# [WHAT YOU NEED TO DO]
Check each line of the data for "Example", and copy the ones that have it.

# [DATASET]
+--

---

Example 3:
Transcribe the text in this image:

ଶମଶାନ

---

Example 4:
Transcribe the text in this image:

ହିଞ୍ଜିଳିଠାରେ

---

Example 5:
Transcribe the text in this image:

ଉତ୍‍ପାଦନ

+--

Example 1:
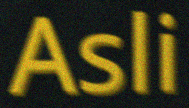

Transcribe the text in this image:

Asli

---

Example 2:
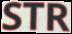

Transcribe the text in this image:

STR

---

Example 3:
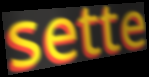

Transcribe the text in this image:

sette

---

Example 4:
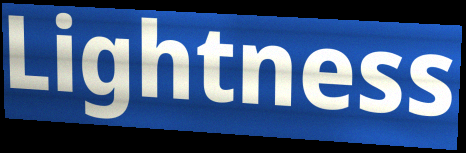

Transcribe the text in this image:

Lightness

+--

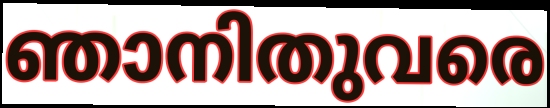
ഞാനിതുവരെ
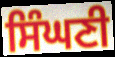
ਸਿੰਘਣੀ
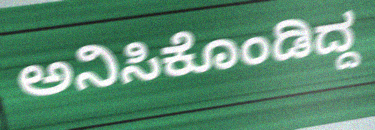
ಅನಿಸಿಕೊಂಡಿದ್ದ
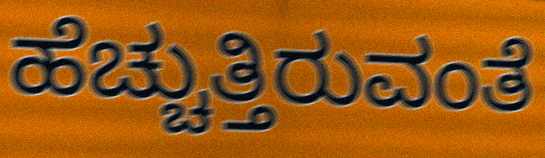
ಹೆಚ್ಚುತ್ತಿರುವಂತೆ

+--

# [WRITTEN ANSWER]
Example 3:
Example 4:
Example 5:
Example 1:
Example 2:
Example 3:
Example 4:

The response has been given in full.